YOUR INSTRUCTIONS
Please output exactly the part of the records below that opens with the line containing "left front paw: (270, 196)" and closes with the line containing "left back paw: (1318, 1321)", both lines included, and nothing else.

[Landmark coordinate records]
--------

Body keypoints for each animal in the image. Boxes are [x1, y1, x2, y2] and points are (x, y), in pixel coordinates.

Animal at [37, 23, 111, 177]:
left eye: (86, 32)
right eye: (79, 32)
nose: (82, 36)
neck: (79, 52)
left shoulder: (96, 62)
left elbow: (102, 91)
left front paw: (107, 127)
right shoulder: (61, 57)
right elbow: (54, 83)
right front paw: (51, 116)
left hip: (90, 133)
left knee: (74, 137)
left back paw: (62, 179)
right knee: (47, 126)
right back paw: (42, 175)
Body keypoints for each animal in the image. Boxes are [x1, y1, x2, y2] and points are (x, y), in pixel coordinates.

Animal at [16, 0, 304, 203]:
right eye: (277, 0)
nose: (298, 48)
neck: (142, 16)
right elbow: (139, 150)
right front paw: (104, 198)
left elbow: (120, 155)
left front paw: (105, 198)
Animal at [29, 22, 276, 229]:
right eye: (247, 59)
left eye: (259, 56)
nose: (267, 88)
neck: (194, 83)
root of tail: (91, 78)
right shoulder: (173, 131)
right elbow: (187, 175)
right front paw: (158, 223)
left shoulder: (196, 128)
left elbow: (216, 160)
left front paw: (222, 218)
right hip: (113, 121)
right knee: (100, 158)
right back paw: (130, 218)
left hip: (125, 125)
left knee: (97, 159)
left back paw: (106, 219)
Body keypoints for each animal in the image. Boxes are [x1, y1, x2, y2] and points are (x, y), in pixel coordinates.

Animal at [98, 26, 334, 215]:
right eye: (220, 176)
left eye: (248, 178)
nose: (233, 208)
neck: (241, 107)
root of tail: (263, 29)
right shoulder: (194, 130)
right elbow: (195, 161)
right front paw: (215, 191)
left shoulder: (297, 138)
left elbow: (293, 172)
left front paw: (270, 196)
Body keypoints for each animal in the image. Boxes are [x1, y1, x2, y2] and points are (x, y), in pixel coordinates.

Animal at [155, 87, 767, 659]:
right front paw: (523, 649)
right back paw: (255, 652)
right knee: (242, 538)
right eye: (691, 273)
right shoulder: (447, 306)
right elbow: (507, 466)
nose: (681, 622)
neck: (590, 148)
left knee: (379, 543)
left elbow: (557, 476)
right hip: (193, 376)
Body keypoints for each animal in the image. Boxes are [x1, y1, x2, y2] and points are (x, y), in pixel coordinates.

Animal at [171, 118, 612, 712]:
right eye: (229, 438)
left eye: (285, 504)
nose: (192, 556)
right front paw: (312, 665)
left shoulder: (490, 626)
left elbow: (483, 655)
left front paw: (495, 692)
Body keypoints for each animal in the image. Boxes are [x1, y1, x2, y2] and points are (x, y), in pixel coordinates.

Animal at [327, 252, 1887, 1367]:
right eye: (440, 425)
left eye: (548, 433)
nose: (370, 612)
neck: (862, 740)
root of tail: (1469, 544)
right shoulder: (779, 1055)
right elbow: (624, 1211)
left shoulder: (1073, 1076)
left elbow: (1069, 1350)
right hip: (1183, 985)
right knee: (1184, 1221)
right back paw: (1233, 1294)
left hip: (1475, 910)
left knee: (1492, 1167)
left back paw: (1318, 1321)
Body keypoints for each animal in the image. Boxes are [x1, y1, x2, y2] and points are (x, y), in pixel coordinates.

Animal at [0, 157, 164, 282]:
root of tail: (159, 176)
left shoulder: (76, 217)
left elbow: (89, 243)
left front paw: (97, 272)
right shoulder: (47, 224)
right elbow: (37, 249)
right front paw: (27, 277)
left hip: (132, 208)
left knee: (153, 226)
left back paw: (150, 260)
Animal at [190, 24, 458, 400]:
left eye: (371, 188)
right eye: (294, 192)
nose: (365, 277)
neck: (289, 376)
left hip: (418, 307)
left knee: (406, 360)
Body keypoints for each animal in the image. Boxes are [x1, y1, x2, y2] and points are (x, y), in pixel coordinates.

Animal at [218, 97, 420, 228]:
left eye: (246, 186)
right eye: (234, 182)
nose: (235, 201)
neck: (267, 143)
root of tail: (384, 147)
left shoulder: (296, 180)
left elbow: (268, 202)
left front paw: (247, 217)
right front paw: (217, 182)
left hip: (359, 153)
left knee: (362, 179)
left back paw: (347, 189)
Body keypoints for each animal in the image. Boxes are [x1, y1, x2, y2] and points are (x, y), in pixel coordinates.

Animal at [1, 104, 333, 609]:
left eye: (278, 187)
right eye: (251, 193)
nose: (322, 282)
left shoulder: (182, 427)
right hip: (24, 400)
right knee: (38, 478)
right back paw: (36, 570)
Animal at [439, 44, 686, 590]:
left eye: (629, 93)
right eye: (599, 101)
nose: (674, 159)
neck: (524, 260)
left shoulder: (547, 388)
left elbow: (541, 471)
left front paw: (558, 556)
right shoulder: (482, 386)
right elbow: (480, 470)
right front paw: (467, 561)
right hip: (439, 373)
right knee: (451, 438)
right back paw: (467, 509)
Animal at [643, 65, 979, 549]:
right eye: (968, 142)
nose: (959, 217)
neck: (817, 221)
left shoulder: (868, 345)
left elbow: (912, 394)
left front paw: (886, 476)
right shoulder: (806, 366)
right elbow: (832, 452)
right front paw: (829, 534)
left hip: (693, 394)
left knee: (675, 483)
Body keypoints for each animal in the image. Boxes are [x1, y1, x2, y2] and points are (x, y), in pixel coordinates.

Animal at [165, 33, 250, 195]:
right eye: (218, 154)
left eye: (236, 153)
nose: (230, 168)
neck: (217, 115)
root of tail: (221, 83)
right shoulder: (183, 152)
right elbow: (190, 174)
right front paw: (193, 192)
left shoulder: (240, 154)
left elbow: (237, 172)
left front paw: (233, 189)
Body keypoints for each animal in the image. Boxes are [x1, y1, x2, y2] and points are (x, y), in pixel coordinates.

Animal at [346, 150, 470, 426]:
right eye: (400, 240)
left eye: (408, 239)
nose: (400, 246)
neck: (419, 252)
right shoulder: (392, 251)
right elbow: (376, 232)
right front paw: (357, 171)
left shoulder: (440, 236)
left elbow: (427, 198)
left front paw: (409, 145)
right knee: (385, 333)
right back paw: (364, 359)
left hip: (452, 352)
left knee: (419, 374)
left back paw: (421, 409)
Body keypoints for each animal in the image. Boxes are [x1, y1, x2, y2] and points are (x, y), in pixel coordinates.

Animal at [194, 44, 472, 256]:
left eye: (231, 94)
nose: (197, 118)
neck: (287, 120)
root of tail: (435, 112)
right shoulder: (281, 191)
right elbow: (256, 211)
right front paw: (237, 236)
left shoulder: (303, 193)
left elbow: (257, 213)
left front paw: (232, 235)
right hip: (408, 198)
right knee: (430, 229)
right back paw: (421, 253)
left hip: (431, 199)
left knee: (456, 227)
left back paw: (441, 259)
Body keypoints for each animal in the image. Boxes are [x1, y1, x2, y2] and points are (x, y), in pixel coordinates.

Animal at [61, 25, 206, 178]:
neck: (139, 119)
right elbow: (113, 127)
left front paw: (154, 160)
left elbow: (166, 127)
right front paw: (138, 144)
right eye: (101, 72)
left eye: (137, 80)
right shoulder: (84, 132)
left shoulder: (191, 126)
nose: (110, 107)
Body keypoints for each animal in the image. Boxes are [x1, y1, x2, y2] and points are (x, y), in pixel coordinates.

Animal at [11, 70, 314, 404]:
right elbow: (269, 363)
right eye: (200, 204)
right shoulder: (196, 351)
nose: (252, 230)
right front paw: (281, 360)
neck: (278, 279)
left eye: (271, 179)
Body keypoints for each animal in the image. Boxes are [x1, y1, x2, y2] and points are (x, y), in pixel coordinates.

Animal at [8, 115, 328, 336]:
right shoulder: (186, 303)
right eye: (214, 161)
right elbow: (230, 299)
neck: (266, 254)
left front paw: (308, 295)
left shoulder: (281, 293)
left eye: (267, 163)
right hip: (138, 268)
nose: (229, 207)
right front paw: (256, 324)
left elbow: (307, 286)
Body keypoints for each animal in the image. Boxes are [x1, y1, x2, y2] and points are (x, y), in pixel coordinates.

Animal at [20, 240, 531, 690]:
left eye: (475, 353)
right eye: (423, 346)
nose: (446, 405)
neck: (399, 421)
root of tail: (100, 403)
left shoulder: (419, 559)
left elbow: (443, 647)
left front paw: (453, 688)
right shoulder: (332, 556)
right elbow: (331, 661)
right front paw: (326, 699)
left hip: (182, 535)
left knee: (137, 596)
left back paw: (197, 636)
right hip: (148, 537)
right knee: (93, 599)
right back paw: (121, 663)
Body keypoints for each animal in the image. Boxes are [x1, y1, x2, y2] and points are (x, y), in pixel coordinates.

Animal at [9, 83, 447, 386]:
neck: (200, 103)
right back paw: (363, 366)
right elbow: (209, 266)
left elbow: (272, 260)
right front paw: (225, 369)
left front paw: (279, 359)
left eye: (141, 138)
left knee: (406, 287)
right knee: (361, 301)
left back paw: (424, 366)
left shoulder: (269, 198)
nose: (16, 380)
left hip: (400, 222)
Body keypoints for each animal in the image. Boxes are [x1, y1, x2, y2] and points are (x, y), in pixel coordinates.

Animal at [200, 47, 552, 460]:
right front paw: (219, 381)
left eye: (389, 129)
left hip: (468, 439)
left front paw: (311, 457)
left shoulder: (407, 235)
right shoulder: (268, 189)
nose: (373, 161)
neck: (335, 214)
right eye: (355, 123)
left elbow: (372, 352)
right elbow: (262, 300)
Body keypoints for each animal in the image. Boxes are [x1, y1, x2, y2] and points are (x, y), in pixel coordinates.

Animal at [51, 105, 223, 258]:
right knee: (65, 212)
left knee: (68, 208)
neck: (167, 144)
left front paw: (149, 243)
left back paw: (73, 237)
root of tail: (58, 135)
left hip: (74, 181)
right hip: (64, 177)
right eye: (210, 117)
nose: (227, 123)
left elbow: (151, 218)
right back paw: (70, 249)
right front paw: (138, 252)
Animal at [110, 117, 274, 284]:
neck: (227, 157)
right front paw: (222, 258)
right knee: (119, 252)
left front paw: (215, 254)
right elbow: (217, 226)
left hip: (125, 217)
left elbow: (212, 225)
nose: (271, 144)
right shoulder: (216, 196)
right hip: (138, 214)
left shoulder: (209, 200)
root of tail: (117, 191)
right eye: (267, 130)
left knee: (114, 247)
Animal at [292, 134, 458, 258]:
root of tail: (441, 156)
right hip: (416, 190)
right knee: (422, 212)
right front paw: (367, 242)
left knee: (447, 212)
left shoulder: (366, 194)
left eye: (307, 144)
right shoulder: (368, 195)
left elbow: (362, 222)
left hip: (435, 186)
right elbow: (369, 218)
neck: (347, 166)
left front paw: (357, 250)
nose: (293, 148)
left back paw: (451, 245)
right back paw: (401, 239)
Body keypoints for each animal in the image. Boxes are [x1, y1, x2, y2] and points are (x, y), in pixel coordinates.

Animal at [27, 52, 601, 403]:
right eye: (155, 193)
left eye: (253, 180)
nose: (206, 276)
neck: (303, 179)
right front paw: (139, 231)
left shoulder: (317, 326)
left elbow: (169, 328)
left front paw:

--------

WRITTEN RESPONSE
left front paw: (270, 196)
Body keypoints for each animal in the image. Boxes are [x1, y1, x2, y2] and points are (x, y), in pixel coordinates.

Animal at [155, 87, 767, 659]:
right front paw: (523, 649)
right back paw: (255, 652)
right knee: (242, 538)
right eye: (691, 273)
right shoulder: (447, 306)
right elbow: (507, 466)
nose: (681, 622)
neck: (590, 148)
left knee: (379, 543)
left elbow: (557, 476)
right hip: (193, 376)
Body keypoints for each animal in the image. Boxes are [x1, y1, x2, y2] and points are (x, y), in pixel coordinates.

Animal at [171, 118, 612, 712]:
right eye: (229, 438)
left eye: (285, 504)
nose: (192, 556)
right front paw: (312, 665)
left shoulder: (490, 626)
left elbow: (483, 655)
left front paw: (495, 692)
Body keypoints for each animal in the image. Boxes are [x1, y1, x2, y2] and points are (x, y), in pixel coordinates.

Animal at [327, 252, 1887, 1367]:
right eye: (440, 425)
left eye: (548, 433)
nose: (370, 612)
neck: (862, 740)
root of tail: (1469, 544)
right shoulder: (779, 1055)
right elbow: (624, 1211)
left shoulder: (1073, 1076)
left elbow: (1069, 1350)
right hip: (1183, 985)
right knee: (1184, 1221)
right back paw: (1233, 1294)
left hip: (1475, 910)
left knee: (1492, 1167)
left back paw: (1318, 1321)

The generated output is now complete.